Podczas wizyty w Szczecinie prezes PiS Jarosław Kaczyński mówił o wielkich kryzysach, które spadły na nas w ostatnich latach, m.in. pandemii i wojnie za naszą wschodnią granicą.
"Przyszła wojna na Ukrainie, gdzie naprawdę wypełniliśmy swoje obowiązki, chociaż oczywiście nie jest naszym obowiązkiem np. rujnowanie polskiego rolnictwa" - mówił. Podkreślił, że Polaka nadal wypełnia swoje obowiązki wobec naszego sąsiada.
"I chcemy je wypełniać dalej. Bo oczywiście to jest w naszym interesie, to jest polska racja stanu, ale pamiętając też o tym, że ten nasz interes obejmuje i inne kwestie. I niech nikt nie ma żadnej wątpliwości, że my będziemy w tych wszystkich sprawach polskich interesów bronić" - zapewnił.
"Mamy dzisiaj w Polsce taką sytuację, którą jakoś można powiązać ze słowami naszego hymnu, chociaż oczywiście to jest daleka analogia. Tam była mowa o drodze do ojczyzny pod przewodem Dąbrowskiego. Tutaj chodzi o zupełnie inną drogę, ale też dla Polski ogromnie ważną - to jest taka droga w górę, którą idziemy od 8 lat, droga, która prowadzi do Polski naprawdę silniej, naprawdę bezpiecznej, do bezpiecznej przyszłości Polaków" - powiedział w Szczecinie Jarosław Kaczyński.
Jak dodał, droga ta jest "stroma, a marsz na niej jest utrudniany". "Taka Polska niektórym przeszkadza, niektórym stoi jakby w poprzek ich planów, ich politycznych celów. I tak się niestety w historii źle złożyło, że tymi, którzy przeszkadzają są najczęściej nasi sąsiedzi, i to zarówno ze wschodu jak i z zachodu" - zaznaczył Kaczyński.
Jak dodał, inna trudność polega na tym, że "te dwa państwa mają bardzo rozbudowane wpływy, także wewnątrz naszego kraju". "I to jest ta wielka bieda. Nasi przeciwnicy polityczni nie są zwykłymi przeciwnikami, których każda partia rządząca w kraju demokratycznym musi mieć, bo to jest istota demokracji, że jest władza i jest opozycja i że opozycja krytykuje, a nawet atakuje władze" - powiedział Kaczyński.
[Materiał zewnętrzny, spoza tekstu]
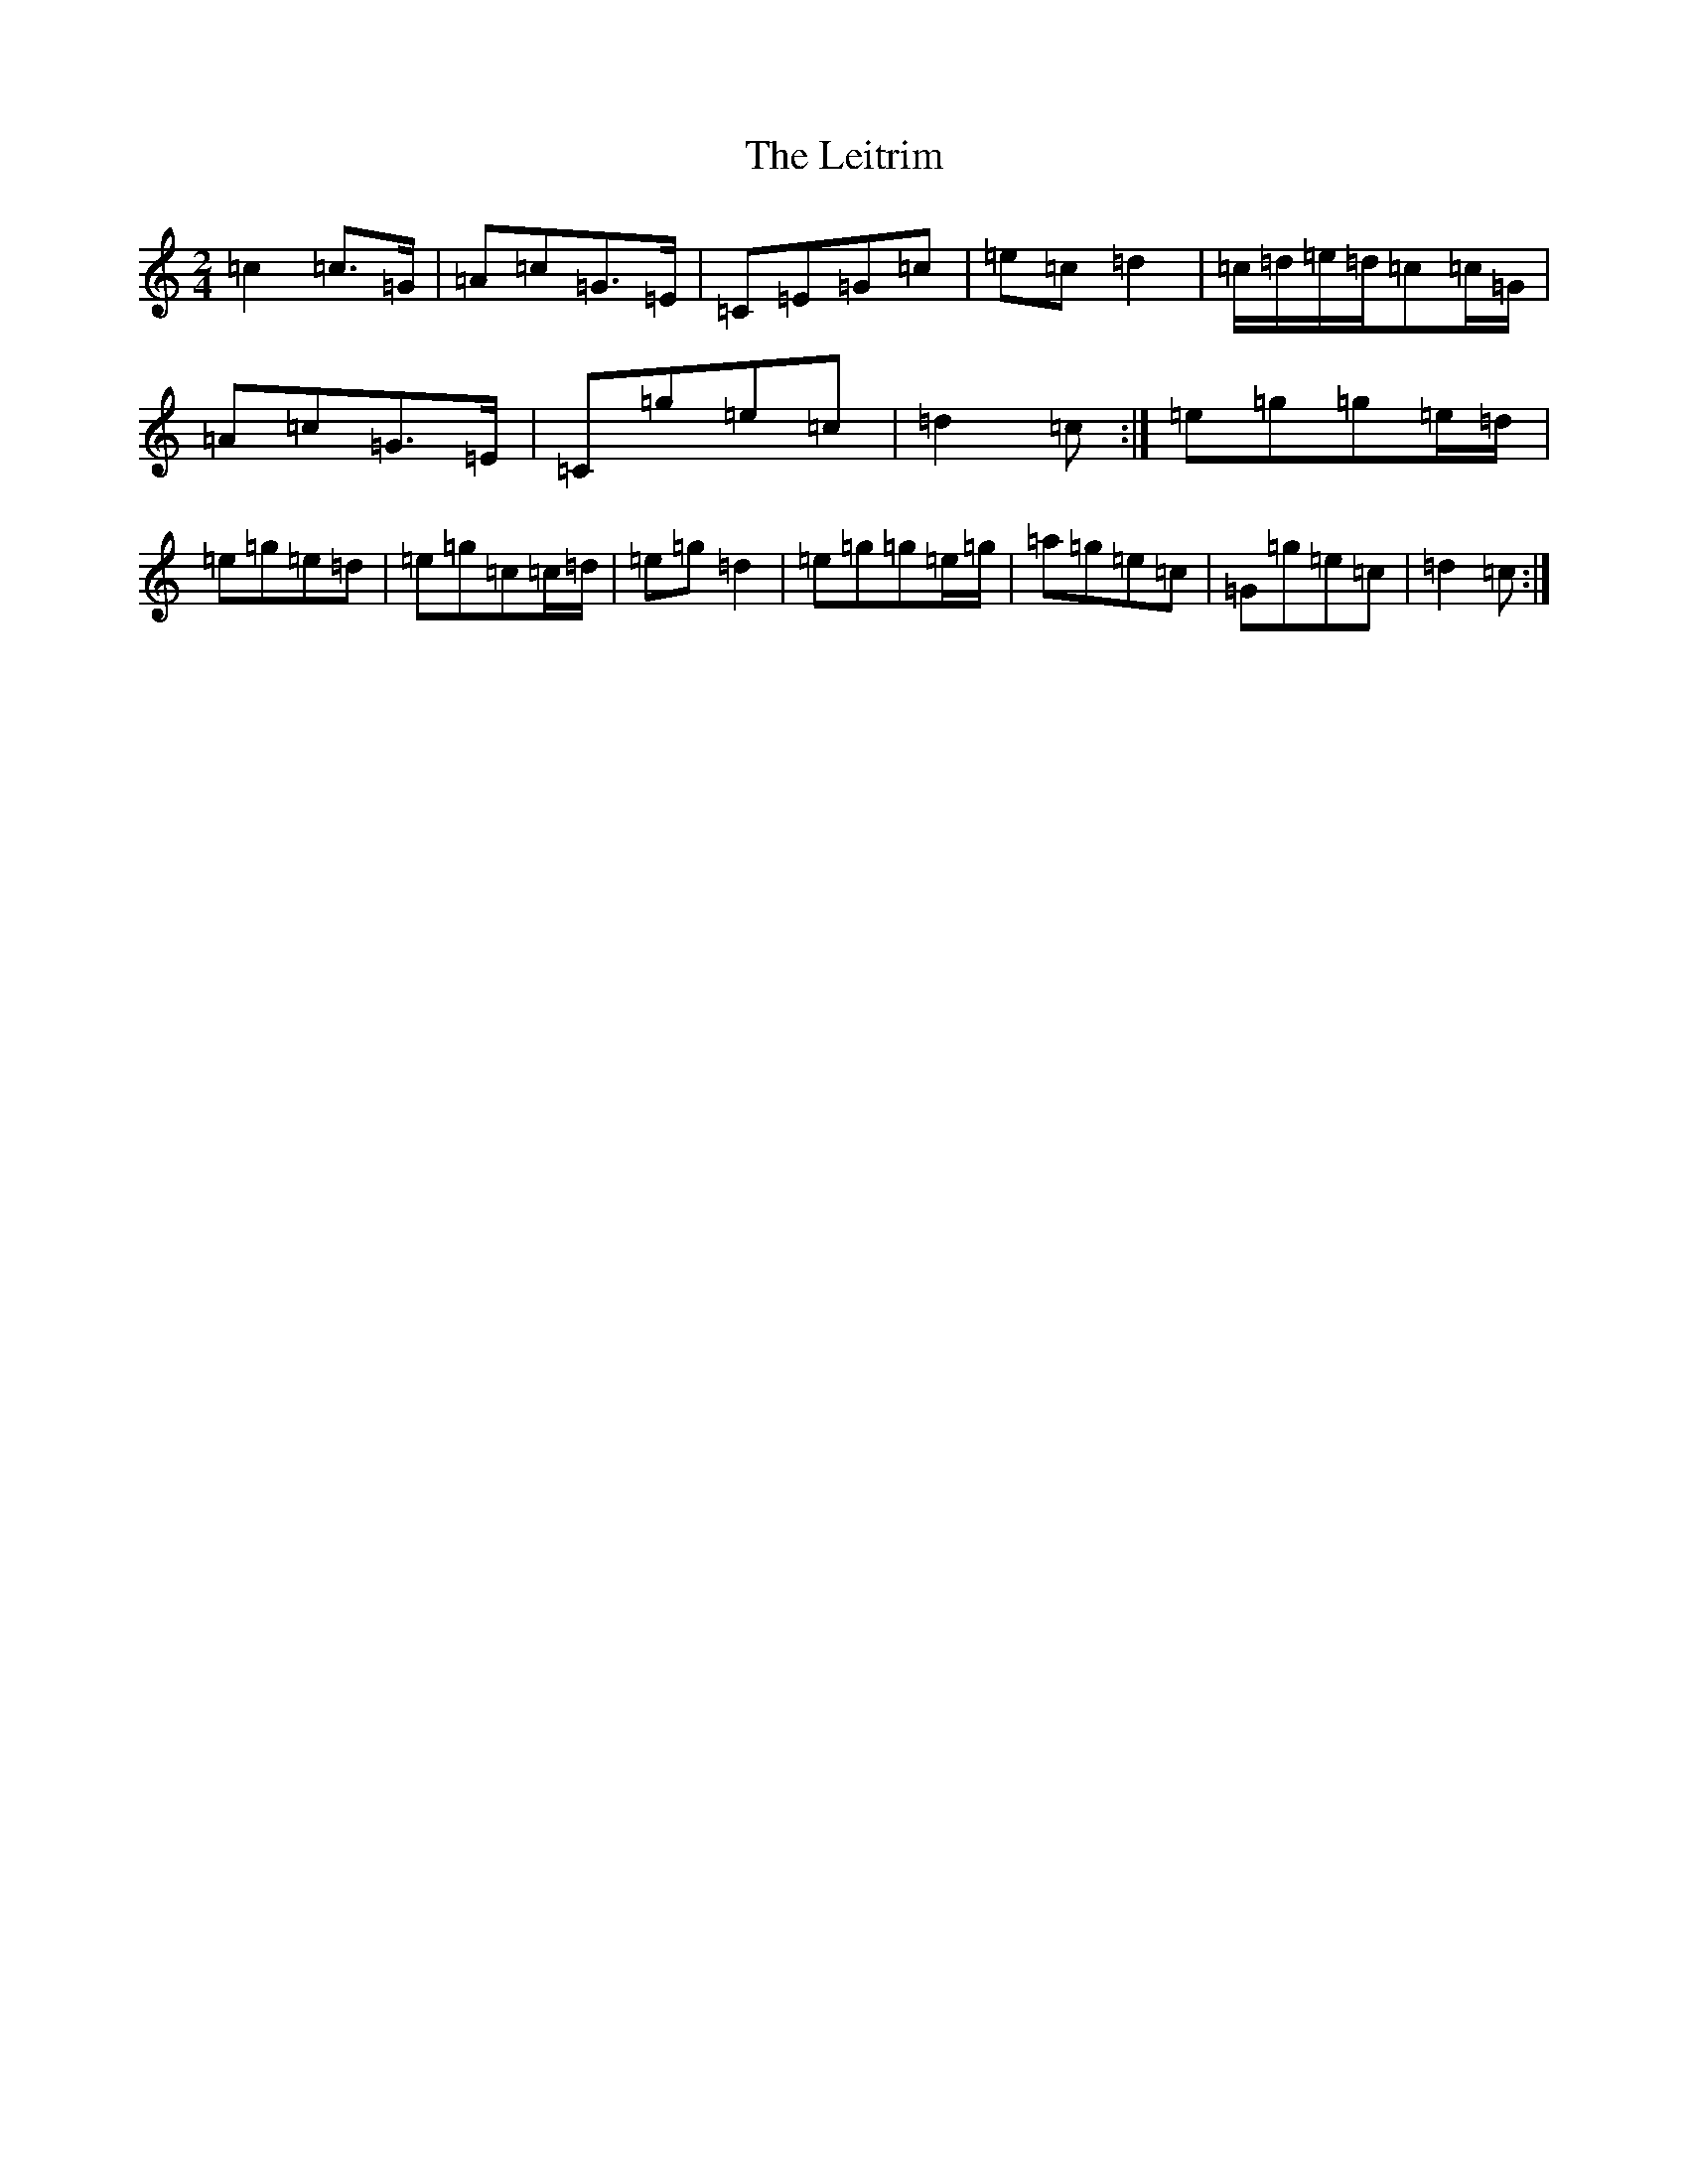 X: 12345
T: Leitrim, The
S: https://thesession.org/tunes/7313#setting18834
R: polka
M:2/4
L:1/8
K: C Major
=c2=c>=G|=A=c=G>=E|=C=E=G=c|=e=c=d2|=c/2=d/2=e/2=d/2=c=c/2=G/2|=A=c=G>=E|=C=g=e=c|=d2=c:|=e=g=g=e/2=d/2|=e=g=e=d|=e=g=c=c/2=d/2|=e=g=d2|=e=g=g=e/2=g/2|=a=g=e=c|=G=g=e=c|=d2=c:|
Jak stwierdził, w Polsce "ten stan jest odmienny w złym tego słowa znaczeniu". "Te przeszkody są budowane bardzo często na skutek inspiracji zewnętrznej, która często jest wręcz zupełnie jawna, taka, co do której nie można mieć żadnych wątpliwości" - powiedział prezes PiS.
Nawiązał m.in. do sprawy rtęci w Odrze. "Te akcje, choć nie ma wątpliwości, że inspirowane spoza naszych granic, były przecież twardo realizowane przez naszych wewnętrznych politycznych przeciwników" - dodał Kaczyński.